# We are thinking Venice



## PorknBeans (Nov 21, 2007)

So my brothers are discussing trailering our new Sea hunt 240 with a single 250 yamaha fourstroke to Venice and heading offshore from there in hopes of finding the local sportfish..tuna, wahoo,...we are all very confident in the boat but sportfish trolling is new for us. We were just planning on hitting the deep water and probably some rigs. Would people object to such an idea or does it make sense? any advice or comments would be much appreciated.


----------



## Head Kned (Mar 21, 2011)

When are you looking to go? I think your boat will be fine if you pick a calm weather window. I would wait till the summer.


----------



## PorknBeans (Nov 21, 2007)

thanks for the reply Kned. We were thinking about going around the first week of march, so about in a month. You advice will definitely be taken into consideration. We are just dying to make the move to the next level of fishing.


----------



## reeldog80 (Apr 27, 2009)

In that size boat, try to be as flexible as possible with when you are trying to go. Pick a time period that you want to go and start watching the weather when it gets close and be ready to go a little early of delay a few days so that you are able to get good weather. Don't make the drive if the weather is not looking good...


----------



## billin (Oct 14, 2007)

*LA*

you may want to charter the first time you go (if you have not been before) that river system get confusing fast and just speaking of it dosent give you the proer respect for it you need to see it to beleave it


----------



## Head Kned (Mar 21, 2011)

Do you have radar? This time of year fog is an issue.


----------



## PorknBeans (Nov 21, 2007)

yes we have a lowrance radar


----------



## superchicken (Jan 9, 2010)

Do not leave before daylight until you have done it several times. Another idea is to pm Capt Woody on this forum, he will generally help a brother out. Also Capt Eddie might answer a few questions for you. Just remember they are both in the business of taking people fishing so dont expect them to tell you every good place. Safety questions.... I am sure they will answer. Good luck and be careful. They do not call it the" Mighty Mississippi" for nothing.


----------



## Realtor (Oct 1, 2007)

I would suggest you "learn" your new boat, meaning before going into unfamiliar waters (La) and not really knowing how your boat handles in different situations, water conditions etc. I (It's just me) would want to *know* the "feel, sound" and everything about the "new to me" boat. Just 2 cents


----------



## capt mike (Oct 3, 2007)

*Venice and southward*

Every year private boats are trailered to Venice and people go south expecting to easily find the trip of their dreams. And every year boats sink, get run over by supply boats and ships.
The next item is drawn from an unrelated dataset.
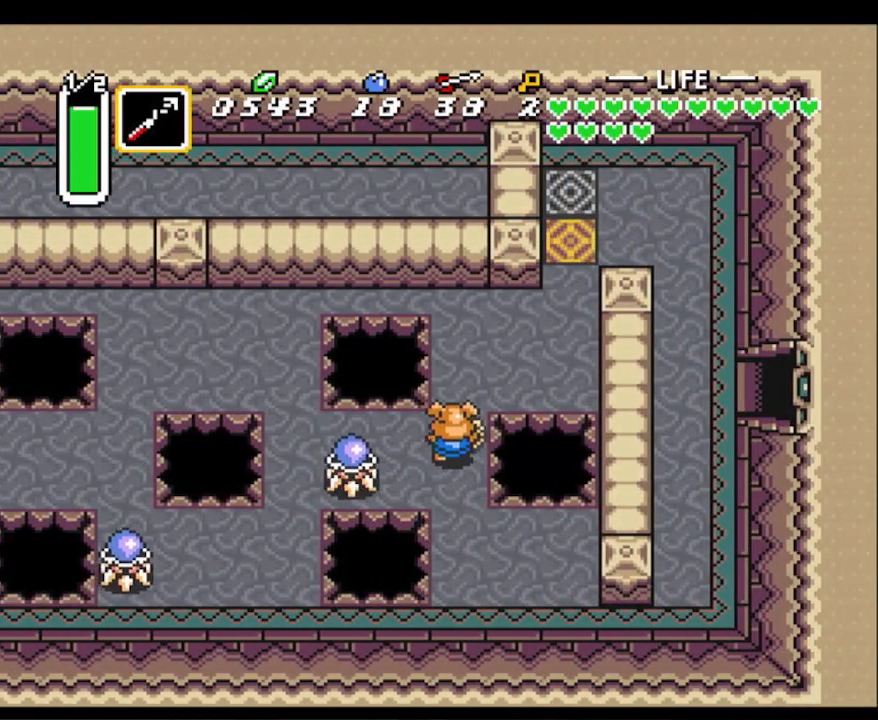
{"buttons": ["DPAD_UP", "DPAD_RIGHT"], "events": [[233, "DPAD_RIGHT", "down"]]}
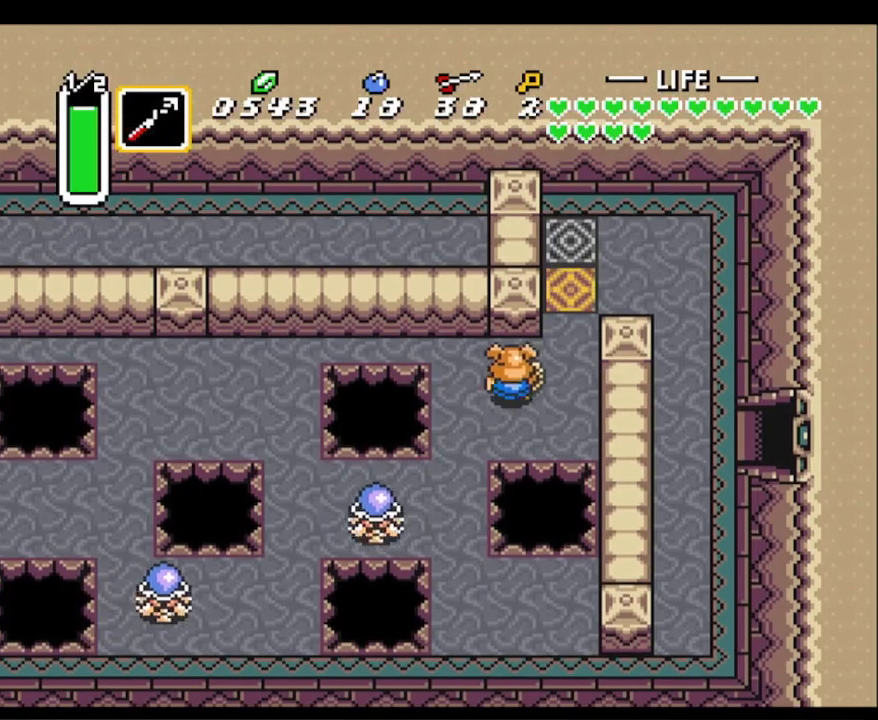
{"buttons": ["A"], "events": [[283, "DPAD_RIGHT", "up"], [417, "A", "down"], [417, "DPAD_UP", "up"]]}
Folks south pass isn't any place to try to play if you don't know and understand the weather patterns.
Anyone who tries to go there and go out without any knowledge of the river and the offshore waters is a fool!
I am myself a captain out of Orange Beach Al. and when I go down there I want expert help as to weather conditions and the status of things on the river. All the captains that have been born and raised down there know the dangers and the solutions for what comes up in what seems a short period of time. I lost a good customer of mine down their who was an experienced boater with years of offshore experience under his belt. *hit happens there!!


----------



## bigrick (Sep 29, 2010)

How big is your gas tank?


----------



## PorknBeans (Nov 21, 2007)

bigrick said:


> How big is your gas tank?


120gal


----------



## tugfisher76 (Aug 5, 2011)

as a tug captain on the mississippi i would advice you have the boat in a area you are use to going to before come to venice its a small place but there is a ton of traffic in that area you got barges offshore supply shimpers and charters and then the normal fisherman that live there then in the pass you got the loop so if you decide to go try and find someone local that has been there or a cajun that want to go fishing is all be carefull by all means


----------



## BILL_MONEY (Feb 17, 2009)

i have fished in and out of there and flown over it even more !!!! yu would be best advised to charter with a capt than to take yours ... the 300-800 foot ships barely make headway going up river and come down river between 10 knotts and warp speed MR Sullu..... !! it is 30 + miles out southwest pass and about 30 out south pass ... south pass has claimed more boats than juniper inlet you just dont here about them on our end as much... navigateing the river would not be you bigest challange... the range is going to kill you 60 + miles has to be accounted for before you get to the gulf !!! and on the way back your 30 miles is more like 45 with the current !!!!! you can expect 4 + knotts of head current !! GOOD LUCK with you decision !!!!!!!!!!!!


----------



## bigrick (Sep 29, 2010)

ya, I've looking into draggin my boat over there to and range is going to be your biggest problem if you expect to be in pelagic waters...


----------



## Xiphius (Oct 10, 2007)

Keith and I did it for at least five years in the late 1990's with a 22 GB with twin 85hps. No radar, no GPS, just loran. This was when the lump was on fire, and we caught many very nice YF, with our biggest 176 coming on the 22 cat. We came home(Cypress Cove) after a 4 hour fight in total darkness..that was a white knockle ride up the River Weather was a big consideration, we always were able to pick and choose so we never booked ahead. We always took the Mississippi out (22 mi) cold water and a three knot current. Just plan.. do your first day in daylight, talk to the pro's you could usually follow out. It would be worth it to hire a Capt. to run the first day and show you the ropes.


----------